Ausblick von "negativ" auf "stabil" angehoben
Der verbesserte Ausblick spiegelt die Erwartungen der Ratingagentur wider, wonach Österreichs Wirtschaft die negativen Folgen der Euro-Schuldenkrise weiterhin gut wegstecken kann. S&P erwartet aber, dass die Regierung an ihrem strengeren Budgetsanierungskurs und auch an den in den Haushaltsplänen bis 2016 angeführten Reformen festhält. Laut S&P könnte es Österreich schaffen, bis 2017 ein ausgeglichenes strukturelles Budget zu schaffen, vorausgesetzt das europäische Umfeld wird nicht schlechter als derzeit erwartet.
Banken als Schwachstelle
Ein gewichtiger Faktor in den Ratingerwartungen für Österreich sind die Banken. S&P beurteilt die Kapitalausstattung der Banken in Österreich als schwach. Die Agentur geht davon aus, dass die österreichischen Banken ihre Kapitalbasis weiter stärken. Vor allem um Belastungen im Zusammenhang mit riskanteren Positionen in Ost- und Südosteuropa standzuhalten.

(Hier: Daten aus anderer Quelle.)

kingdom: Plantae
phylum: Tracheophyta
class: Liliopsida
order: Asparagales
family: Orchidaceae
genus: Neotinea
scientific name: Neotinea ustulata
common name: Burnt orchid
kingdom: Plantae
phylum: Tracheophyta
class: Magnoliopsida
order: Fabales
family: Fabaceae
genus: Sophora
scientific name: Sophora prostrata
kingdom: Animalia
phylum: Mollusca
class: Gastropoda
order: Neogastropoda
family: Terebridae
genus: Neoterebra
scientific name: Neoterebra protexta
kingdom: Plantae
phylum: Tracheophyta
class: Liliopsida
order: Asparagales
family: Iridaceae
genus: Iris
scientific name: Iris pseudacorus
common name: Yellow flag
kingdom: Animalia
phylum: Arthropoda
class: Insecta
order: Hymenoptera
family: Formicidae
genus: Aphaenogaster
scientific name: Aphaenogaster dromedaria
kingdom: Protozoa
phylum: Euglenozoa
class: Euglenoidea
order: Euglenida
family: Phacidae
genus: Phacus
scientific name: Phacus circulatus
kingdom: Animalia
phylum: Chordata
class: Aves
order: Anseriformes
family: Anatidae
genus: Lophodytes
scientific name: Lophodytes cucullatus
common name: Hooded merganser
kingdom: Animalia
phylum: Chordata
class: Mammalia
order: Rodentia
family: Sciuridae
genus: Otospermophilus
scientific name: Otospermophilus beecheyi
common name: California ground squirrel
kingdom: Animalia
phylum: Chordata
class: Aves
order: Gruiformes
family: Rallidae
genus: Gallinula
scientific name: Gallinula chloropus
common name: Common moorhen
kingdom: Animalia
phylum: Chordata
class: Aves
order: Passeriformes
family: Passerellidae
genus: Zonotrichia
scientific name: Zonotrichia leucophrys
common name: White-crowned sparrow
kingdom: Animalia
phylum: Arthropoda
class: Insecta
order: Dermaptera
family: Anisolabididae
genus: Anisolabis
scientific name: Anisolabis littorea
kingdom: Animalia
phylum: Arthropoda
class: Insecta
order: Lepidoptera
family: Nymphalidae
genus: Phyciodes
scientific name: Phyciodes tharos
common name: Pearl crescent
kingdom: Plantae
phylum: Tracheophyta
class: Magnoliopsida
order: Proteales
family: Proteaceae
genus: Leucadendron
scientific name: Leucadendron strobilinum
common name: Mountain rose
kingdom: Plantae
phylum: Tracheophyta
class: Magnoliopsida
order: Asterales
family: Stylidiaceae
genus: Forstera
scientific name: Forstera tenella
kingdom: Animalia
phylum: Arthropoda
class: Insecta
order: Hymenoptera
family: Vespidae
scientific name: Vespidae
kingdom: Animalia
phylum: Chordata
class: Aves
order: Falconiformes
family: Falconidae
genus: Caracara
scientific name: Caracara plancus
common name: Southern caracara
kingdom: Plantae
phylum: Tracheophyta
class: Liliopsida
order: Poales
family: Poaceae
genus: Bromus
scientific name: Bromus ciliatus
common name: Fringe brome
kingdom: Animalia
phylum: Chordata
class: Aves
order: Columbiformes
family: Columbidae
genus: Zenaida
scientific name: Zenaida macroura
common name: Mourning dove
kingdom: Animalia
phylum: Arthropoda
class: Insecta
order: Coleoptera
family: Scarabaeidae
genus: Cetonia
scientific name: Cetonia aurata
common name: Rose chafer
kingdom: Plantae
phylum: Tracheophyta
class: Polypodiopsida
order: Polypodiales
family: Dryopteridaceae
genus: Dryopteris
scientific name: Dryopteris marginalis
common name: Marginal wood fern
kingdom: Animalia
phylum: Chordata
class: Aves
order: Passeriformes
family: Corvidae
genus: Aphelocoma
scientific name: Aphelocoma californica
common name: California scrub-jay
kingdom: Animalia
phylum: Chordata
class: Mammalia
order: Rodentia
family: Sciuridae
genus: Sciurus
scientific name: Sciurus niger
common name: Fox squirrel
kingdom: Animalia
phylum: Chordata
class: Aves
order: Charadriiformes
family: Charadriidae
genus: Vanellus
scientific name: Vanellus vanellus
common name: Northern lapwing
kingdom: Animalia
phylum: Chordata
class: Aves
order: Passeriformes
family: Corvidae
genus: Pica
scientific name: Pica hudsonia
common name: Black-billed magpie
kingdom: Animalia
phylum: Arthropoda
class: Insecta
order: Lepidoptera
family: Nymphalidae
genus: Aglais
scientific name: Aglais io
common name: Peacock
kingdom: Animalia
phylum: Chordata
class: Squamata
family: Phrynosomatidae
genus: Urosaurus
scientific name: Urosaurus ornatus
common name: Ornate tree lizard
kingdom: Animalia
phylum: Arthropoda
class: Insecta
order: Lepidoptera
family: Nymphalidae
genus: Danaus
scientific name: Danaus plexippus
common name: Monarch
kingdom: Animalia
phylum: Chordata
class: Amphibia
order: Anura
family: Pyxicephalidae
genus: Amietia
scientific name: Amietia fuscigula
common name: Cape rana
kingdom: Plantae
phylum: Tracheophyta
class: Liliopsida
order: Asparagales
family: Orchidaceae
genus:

Finanzministerin fühlt sich bestätigt
Finanzministerin Maria Fekter fühlt sich durch die Verbesserung des Ratingausblicks von "negativ" auf "stabil" im Kurs bestätigt. Das zeige, "dass wir auf dem richtigen Weg liegen". Sie werde auch künftig genau darauf achten, dass der Kurs - stabile Finanzen durch Reformen und Wachstum durch Offensivmaßnahmen - gehalten werde. Das sei Voraussetzung für Wachstum und Beschäftigung.
"Wir haben die Krise besser gemeistert als andere und unsere Budgetpolitik insbesondere das Reformpaket zeigen Wirkung", so Fekter weiter. Österreich liege nach dem aktualisierten Ausblick bei seinen Bemühungen, die öffentlichen Finanzen zu stabilisieren, voll im Plan. Besonders erfreulich sei, dass "die heimische Wirtschaft weiter standhaft gegenüber den negativen Auswirkungen der Schuldenkrise bleiben wird", so die Finanzministerin.